Mandatory bundled payments for hip and knee surgeries would shutter one in four skilled nursing facilities and trigger "demand destruction in areas such as diagnostic testing, hospital stays, and avoidable readmissions," says an expert on bundled payments.
Hospitals and health systems are likely to respond quickly and ruthlessly to the announcement last week that the Centers for Medicare & Medicaid Services will soon require bundling of reimbursement for hip and knee surgeries, with profits tied closely to costs and quality metrics. With outcomes dictating reimbursement levels, postop facilities that can't make the grade are likely to be cut loose.
Deirdre Baggot, PhD
Through the demonstration project, CMS determined that more than half of the cost of providing care for joint replacements occurred post-surgery, Bogen notes, with the bulk of that cost occurring in either the acute inpatient rehabilitation unites or the sub-acute rehabilitation units of SNFs.

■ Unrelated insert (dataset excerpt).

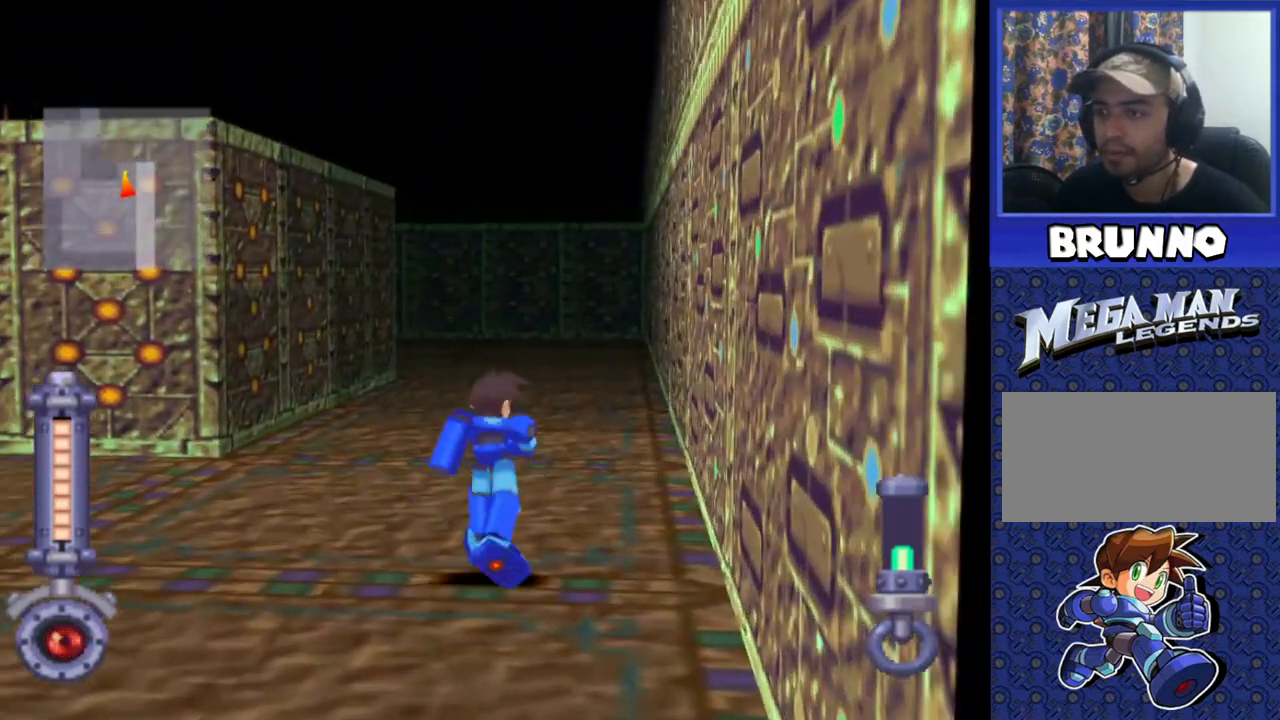
{"buttons": ["DPAD_UP"], "events": []}
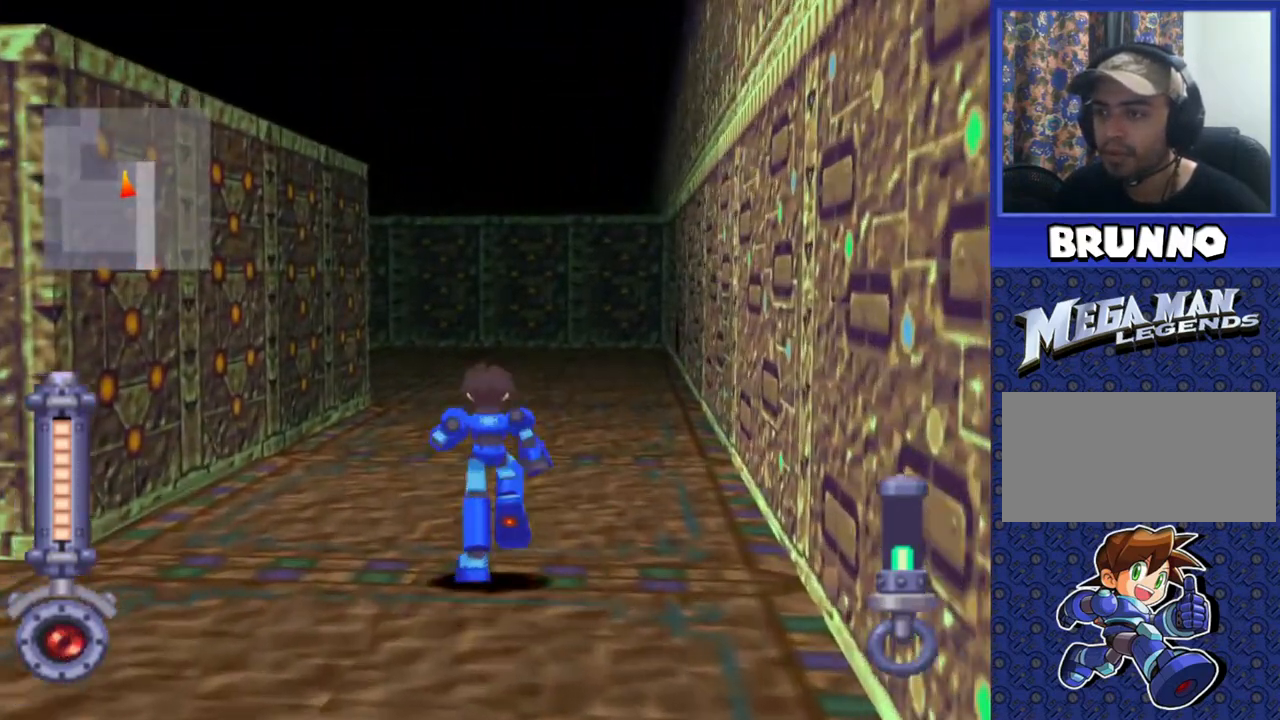
{"buttons": ["DPAD_UP"], "events": []}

"In typical CMS style, they have decided early into the demonstration project to move forward without waiting until all the results are in. This was similar to a number of years ago when CMS put together a demo project for the recovery audit contractors utilizing California, Florida, and NY and before the demo period ended, they announced the expansion nationally, as the early returns showed significant recoupment back to the Medicare Program."
The evidence to support bundled payments as a more cost-effective alternative to traditional fee-for-service is clear, says Deirdre Baggot, PhD, former lead for CMS's Acute Care Episode Demonstration (ACE) Bundled Payments Pilot, a CMS-appointed expert reviewer for the Bundled Payments for Care Improvement Initiative, and senior vice president with The Camden Group in Los Angeles, CA. She says the bundling is long overdue.
The effects of the CMS move may be seen soon, Baggott says.
"On the hospital side we can expect to see demand destruction in areas such as diagnostic testing, hospital stays, and avoidable readmissions, which is a good thing," she says. "Post-acute providers will see a significant hit to inpatient rehab and [skilled nursing facility] utilization as providers search for lower cost alternatives such as home health services."